Texto para análise —
%%
Marca-oficina de design dedicada à reinterpretação contemporânea das tradições de inverno transmontanas, cruzando produção digital, trabalho manual e valorização cultural do território.

A CUT OUT é uma marca-oficina de design criada em Bragança por Mário Ortega e João Ortega. Nasce de um território onde a memória ainda se escuta nas ruas, nas aldeias, nas festas, nos gestos e nas mãos de quem continua a trabalhar com paixão e entusiasmo.
O seu trabalho parte de uma vontade simples: olhar para os símbolos culturais e identitários de Trás-os-Montes não como coisas antigas ou distantes, mas como presenças vivas, capazes de continuar a tocar as pessoas no presente.
A ligação da CUT OUT ao universo da máscara nasce desse lugar. Das tradições de inverno transmontanas. Dos caretos. Do frio. Do fogo. Do som dos chocalhos. Da força das aldeias quando se juntam em volta de rituais que atravessam gerações. Há nas máscaras uma energia difícil de explicar: assustam, protegem, brincam, inquietam, celebram. São rosto e mistério ao mesmo tempo.
A partir dessa herança, a CUT OUT cria peças que procuram aproximar novos públicos deste património. Não através da reprodução literal da máscara tradicional, mas através de uma interpretação contemporânea, desenhada e produzida em Bragança, onde a tecnologia se cruza com o trabalho manual.
%%
Pedido de trabalho —
Como seguiria o texto sobre a marca-oficina CUT OUT? Escreva a continuação a partir da última frase apresentada.

Dados fornecidos —
%%
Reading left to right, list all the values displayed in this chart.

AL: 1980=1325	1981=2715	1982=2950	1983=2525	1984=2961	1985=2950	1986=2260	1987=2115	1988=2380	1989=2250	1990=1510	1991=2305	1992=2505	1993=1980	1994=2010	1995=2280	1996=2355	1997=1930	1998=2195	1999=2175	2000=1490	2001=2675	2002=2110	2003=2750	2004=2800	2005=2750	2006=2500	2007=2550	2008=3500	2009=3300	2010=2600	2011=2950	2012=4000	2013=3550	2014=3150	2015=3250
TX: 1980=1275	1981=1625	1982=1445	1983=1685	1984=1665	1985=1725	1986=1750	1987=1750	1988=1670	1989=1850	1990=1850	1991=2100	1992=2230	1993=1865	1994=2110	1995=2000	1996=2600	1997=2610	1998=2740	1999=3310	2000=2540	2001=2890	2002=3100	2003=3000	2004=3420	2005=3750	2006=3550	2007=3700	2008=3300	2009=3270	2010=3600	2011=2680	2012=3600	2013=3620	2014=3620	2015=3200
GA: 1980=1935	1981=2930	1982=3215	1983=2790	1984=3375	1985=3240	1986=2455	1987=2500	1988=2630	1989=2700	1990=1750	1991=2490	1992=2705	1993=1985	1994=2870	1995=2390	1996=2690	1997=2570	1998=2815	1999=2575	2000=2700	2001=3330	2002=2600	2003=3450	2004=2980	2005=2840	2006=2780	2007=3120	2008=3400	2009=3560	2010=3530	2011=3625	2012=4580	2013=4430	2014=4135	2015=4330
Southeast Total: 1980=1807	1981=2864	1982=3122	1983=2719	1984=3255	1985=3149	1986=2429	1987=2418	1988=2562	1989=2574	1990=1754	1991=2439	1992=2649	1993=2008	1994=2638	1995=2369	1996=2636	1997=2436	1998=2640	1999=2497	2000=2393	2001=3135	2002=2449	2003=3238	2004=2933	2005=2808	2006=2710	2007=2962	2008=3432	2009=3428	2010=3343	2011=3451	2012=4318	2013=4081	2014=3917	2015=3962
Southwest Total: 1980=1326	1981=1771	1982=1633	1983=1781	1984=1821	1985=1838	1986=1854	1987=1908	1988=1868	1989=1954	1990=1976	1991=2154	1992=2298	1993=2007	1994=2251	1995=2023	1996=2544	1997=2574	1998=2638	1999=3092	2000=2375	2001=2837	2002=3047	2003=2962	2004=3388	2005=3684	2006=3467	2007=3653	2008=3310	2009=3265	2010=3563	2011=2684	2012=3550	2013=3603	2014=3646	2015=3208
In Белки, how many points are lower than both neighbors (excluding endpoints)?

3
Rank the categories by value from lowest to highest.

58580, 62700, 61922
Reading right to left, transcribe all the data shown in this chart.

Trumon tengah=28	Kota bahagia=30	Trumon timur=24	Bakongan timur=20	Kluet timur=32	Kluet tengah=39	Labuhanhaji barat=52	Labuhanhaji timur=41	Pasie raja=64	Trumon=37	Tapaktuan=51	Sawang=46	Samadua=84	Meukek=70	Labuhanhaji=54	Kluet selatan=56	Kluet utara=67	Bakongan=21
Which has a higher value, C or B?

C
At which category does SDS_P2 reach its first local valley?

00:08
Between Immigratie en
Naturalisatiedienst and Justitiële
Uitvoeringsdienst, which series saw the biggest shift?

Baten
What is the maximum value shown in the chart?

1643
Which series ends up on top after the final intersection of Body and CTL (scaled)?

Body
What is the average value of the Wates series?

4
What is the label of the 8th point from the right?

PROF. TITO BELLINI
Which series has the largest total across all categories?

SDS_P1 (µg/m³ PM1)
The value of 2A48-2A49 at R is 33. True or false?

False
%%
Resposta à tarefa —
O desenho digital, o corte e gravação a laser, a pintura, a montagem manual e a construção tridimensional em madeira fazem parte do processo. Mas, no centro, continua a estar uma intenção profundamente humana: transformar memória em objeto, território em presença, tradição em continuidade.
A CUT OUT procura prolongar a vida simbólica das máscaras no quotidiano. Em ímanes, pequenas peças tridimensionais, objetos colecionáveis ou edições inspiradas nos caretos e nas festas de inverno, cada peça é uma forma de levar um fragmento desse imaginário para casa.
Para a CUT OUT, integrar a Academia Ibérica da Máscara é um reconhecimento importante, mas também uma responsabilidade. É entrar num espaço onde a tradição é guardada, estudada e continuada. E é fazê-lo a partir de uma linguagem própria: contemporânea, produzida com rigor, mas sempre ligada ao respeito pelo território, pelas comunidades e pela força viva das suas máscaras.